Veuillez reproduire à l'identique un passage du texte d'étude, en commençant aux mots « Les liens existants » et en vous arrêtant après « sains et saufs. ».

* **TEXTE D'ÉTUDE**
═══
Les liens existants entre le PKK et les États-Unis pourraient d’ailleurs expliquer que ces derniers aient retenu, le temps des marchandages nécessaires pour des engagements réciproques, le bras de l’armée turque lorsqu’elle voulait vider l’abcès en pénétrant avant l’hiver au Kurdistan irakien, se contentant jusqu’à la mi-décembre 2007 d’escarmouches, de bombardements sans préavis (a contrario des pratiques de l’armée baasiste qui annonçait d’avance les frappes à venir) et de tirs d’artillerie jusqu’à ce que les soldats turcs enlevés (capturés) ayant servi de prétexte ou de déclencheur à l’opération, soient rendus sains et saufs.

Le 16 décembre 2007, l’aviation turque appuyée par l’artillerie, après avoir pilonné des villages situés sur le massif du Qandil, attaque ainsi la région autonome du Kurdistan irakien où 3000 membres du PKK s’étaient regroupés. Raids vraisemblablement effectués grâce aux renseignements fournis par les services de renseignement et les satellites américains. Une opération à dimension politique pour l’armée turque en ce qu’elle participe à la restauration de son image et de son autorité battue en brèche par l’influence croissante des Démocrates musulmans de l’AKP qui tiennent en mains les rênes du pouvoir civil. Une opération également indicative du haut degré de réalisme de l’Administration américaine sachant opportunément sacrifier- nécessité faisant loi - certains de ses pions. En octobre 2008, le Parlement turc accorde à l’armée un droit de suite pour la conduite en Irak d’opérations transfrontalières contre le PKK, complétant ainsi un dispositif de coopération anti-terroriste englobant l’Iran et la Syrie.

Comme dans les autres provinces périphériques, les troubles, sporadiques dans une région par excellence à vocation irrédentiste, recommencent à prendre véritablement de l’ampleur au Kurdistan à partir de juin 2005, et démarrent là également à l’occasion des élections présidentielles. La principale ville d’Azerbaïdjan occidental, Mahabad - qui fut la capitale d’une éphémère République kurde et communiste en 1946 - connaît une forte agitation après la mort, dans la nuit de 9 juillet 2005, d’un jeune militant kurde tué par les forces de l’ordre. Mars 2006 marque un nouveau retour de l’instabilité sur fond de crise internationale. Les troubles s’amplifient et vont jusqu’à s’étendre en mai 2006 à la ville majoritairement Kurde de Kermânchâh.
═══
* **DONNÉES D'ENTRÉE**
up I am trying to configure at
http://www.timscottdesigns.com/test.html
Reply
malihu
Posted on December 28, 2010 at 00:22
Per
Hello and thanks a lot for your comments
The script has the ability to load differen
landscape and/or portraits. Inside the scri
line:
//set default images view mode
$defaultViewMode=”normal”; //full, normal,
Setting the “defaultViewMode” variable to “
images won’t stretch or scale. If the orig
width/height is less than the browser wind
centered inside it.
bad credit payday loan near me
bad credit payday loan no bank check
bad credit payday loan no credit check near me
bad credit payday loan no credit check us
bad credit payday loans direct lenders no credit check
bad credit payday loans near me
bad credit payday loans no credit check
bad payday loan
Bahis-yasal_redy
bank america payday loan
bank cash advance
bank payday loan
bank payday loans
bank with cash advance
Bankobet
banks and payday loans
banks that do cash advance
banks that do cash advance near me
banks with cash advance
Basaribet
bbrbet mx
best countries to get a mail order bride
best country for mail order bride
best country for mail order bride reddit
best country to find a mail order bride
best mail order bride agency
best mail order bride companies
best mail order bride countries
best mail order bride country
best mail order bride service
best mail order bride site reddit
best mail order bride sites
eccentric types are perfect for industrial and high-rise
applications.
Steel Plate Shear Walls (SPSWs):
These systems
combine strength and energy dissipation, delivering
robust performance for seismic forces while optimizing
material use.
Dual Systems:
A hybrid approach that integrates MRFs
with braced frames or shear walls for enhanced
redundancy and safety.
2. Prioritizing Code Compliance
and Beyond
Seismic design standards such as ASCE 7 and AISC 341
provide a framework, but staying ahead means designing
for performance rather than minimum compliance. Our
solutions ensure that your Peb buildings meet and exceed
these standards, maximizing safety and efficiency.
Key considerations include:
═══
* **RÉSULTAT DE L'EXERCICE**
Les liens existants entre le PKK et les États-Unis pourraient d’ailleurs expliquer que ces derniers aient retenu, le temps des marchandages nécessaires pour des engagements réciproques, le bras de l’armée turque lorsqu’elle voulait vider l’abcès en pénétrant avant l’hiver au Kurdistan irakien, se contentant jusqu’à la mi-décembre 2007 d’escarmouches, de bombardements sans préavis (a contrario des pratiques de l’armée baasiste qui annonçait d’avance les frappes à venir) et de tirs d’artillerie jusqu’à ce que les soldats turcs enlevés (capturés) ayant servi de prétexte ou de déclencheur à l’opération, soient rendus sains et saufs.